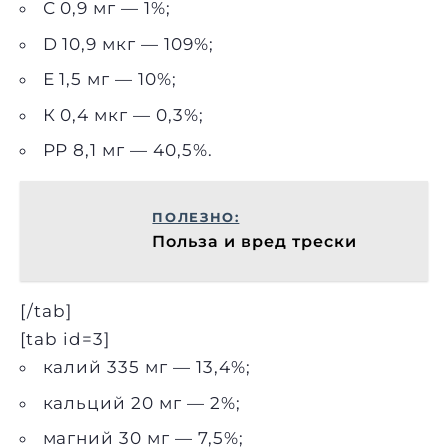
С 0,9 мг — 1%;
D 10,9 мкг — 109%;
Е 1,5 мг — 10%;
К 0,4 мкг — 0,3%;
РР 8,1 мг — 40,5%.
ПОЛЕЗНО:
Польза и вред трески
[/tab]
[tab id=3]
калий 335 мг — 13,4%;
кальций 20 мг — 2%;
магний 30 мг — 7,5%;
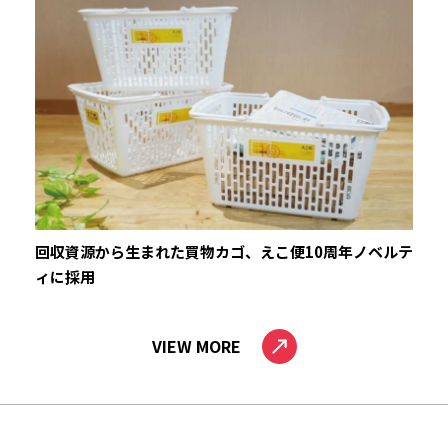
回収資源から生まれた買物カゴ、えこ便10周年ノベルテ
ィに採用
VIEW MORE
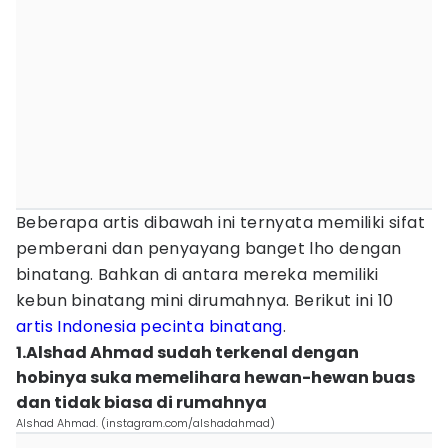
Beberapa artis dibawah ini ternyata memiliki sifat
pemberani dan penyayang banget lho dengan
binatang. Bahkan di antara mereka memiliki
kebun binatang mini dirumahnya. Berikut ini 10
artis Indonesia
pecinta binatang
.
1.Alshad Ahmad sudah terkenal dengan
hobinya suka memelihara hewan-hewan buas
dan tidak biasa di rumahnya
Alshad Ahmad. (instagram.com/alshadahmad)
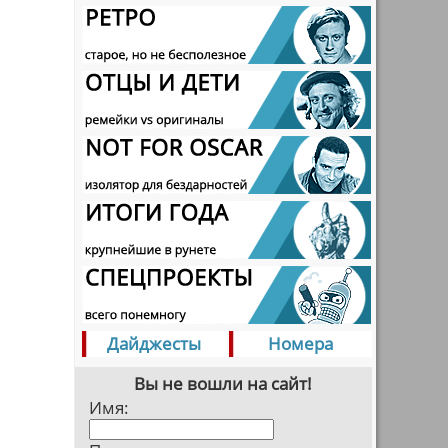
Дайджесты
Номера
Вы не вошли на сайт!
Имя:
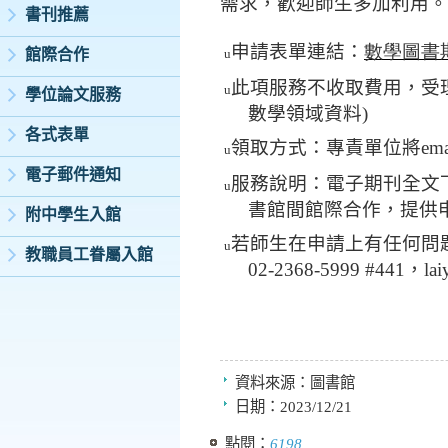
需求
，歡迎師生多加利用。
書刊推薦
申請表單連結：
數學圖書
館際合作
u
此項服務不收取費用，受
u
學位論文服務
數學領域資料
)
各式表單
領取方式：專責單位將
ema
u
電子郵件通知
服務說明：電子期刊全文
u
書館間館際合作，提供
附中學生入館
若師生在申請上有任何問
u
教職員工眷屬入館
02-2368-5999 #441，laiy
資料來源：
圖書館
日期：
2023/12/21
點閱：
6198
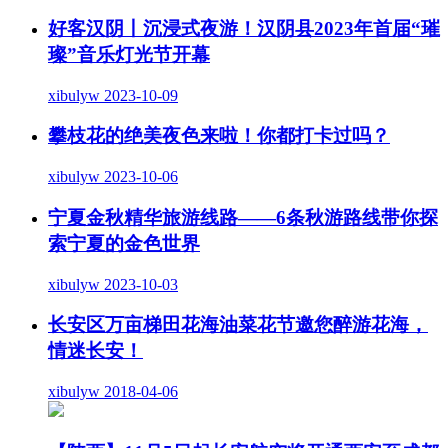
好客汉阴丨沉浸式夜游！汉阴县2023年首届“璀
璨”音乐灯光节开幕
xibulyw
2023-10-09
攀枝花的绝美夜色来啦！你都打卡过吗？
xibulyw
2023-10-06
宁夏金秋精华旅游线路——6条秋游路线带你探
索宁夏的金色世界
xibulyw
2023-10-03
长安区万亩梯田花海油菜花节邀您醉游花海，
情迷长安！
xibulyw
2018-04-06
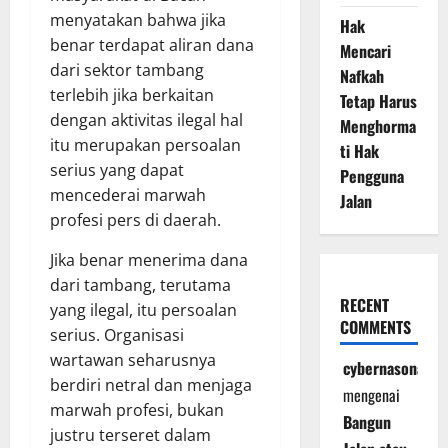
menyatakan bahwa jika
Hak
benar terdapat aliran dana
Mencari
dari sektor tambang
Nafkah
terlebih jika berkaitan
Tetap Harus
dengan aktivitas ilegal hal
Menghorma
itu merupakan persoalan
ti Hak
serius yang dapat
Pengguna
mencederai marwah
Jalan
profesi pers di daerah.
Jika benar menerima dana
dari tambang, terutama
RECENT
yang ilegal, itu persoalan
COMMENTS
serius. Organisasi
wartawan seharusnya
cybernasonal
berdiri netral dan menjaga
mengenai
marwah profesi, bukan
Bangun
justru terseret dalam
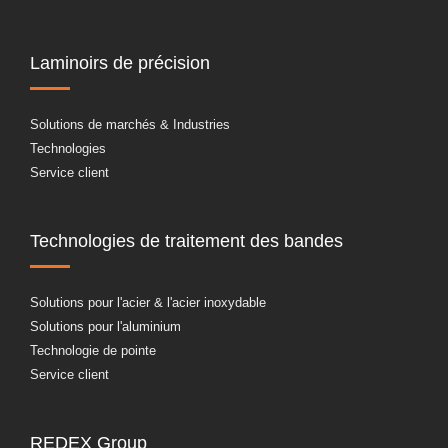
Laminoirs de précision
Solutions de marchés & Industries
Technologies
Service client
Technologies de traitement des bandes
Solutions pour l'acier & l'acier inoxydable
Solutions pour l'aluminium
Technologie de pointe
Service client
REDEX Group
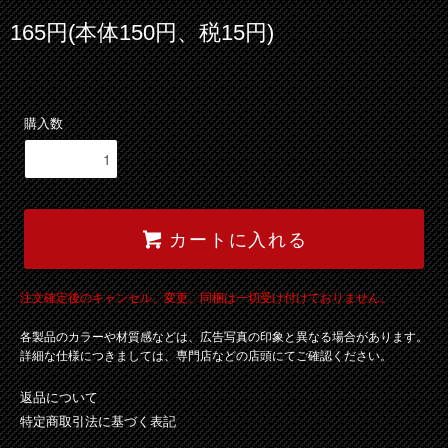
165円(本体150円、税15円)
購入数
カートに入れる
注文確定後のキャンセル、変更、同梱は一切受け付けておりません。
各製品のカラーや材質感などは、広告写真の印象と異なる場合があります。
詳細な仕様につきましては、専門店などの店頭にてご確認ください。
返品について
特定商取引法に基づく表記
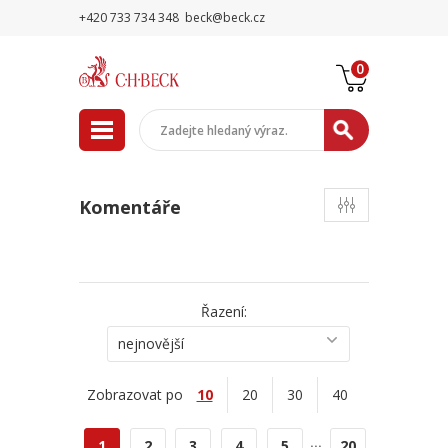
+420 733 734 348
beck@beck.cz
0
Komentáře
Řazení:
nejnovější
Zobrazovat po
10
20
30
40
...
1
2
3
4
5
20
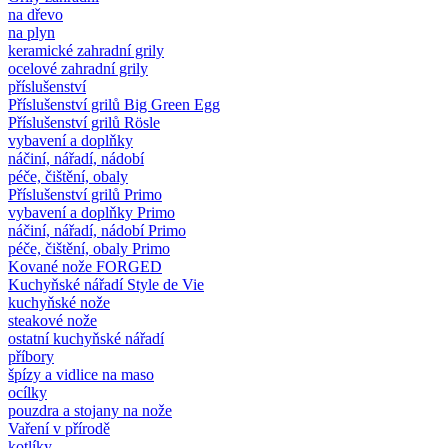
na dřevo
na plyn
keramické zahradní grily
ocelové zahradní grily
příslušenství
Příslušenství grilů Big Green Egg
Příslušenství grilů Rösle
vybavení a doplňky
náčiní, nářadí, nádobí
péče, čištění, obaly
Příslušenství grilů Primo
vybavení a doplňky Primo
náčiní, nářadí, nádobí Primo
péče, čištění, obaly Primo
Kované nože FORGED
Kuchyňské nářadí Style de Vie
kuchyňské nože
steakové nože
ostatní kuchyňské nářadí
příbory
špízy a vidlice na maso
ocílky
pouzdra a stojany na nože
Vaření v přírodě
kotlíky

·····

◆ **Work to complete**
Extract each line of the material above that contains the string "Ahmad", and reproduce those lines in full.

◆ **Written answer**
1.Alshad Ahmad sudah terkenal dengan
Alshad Ahmad. (instagram.com/alshadahmad)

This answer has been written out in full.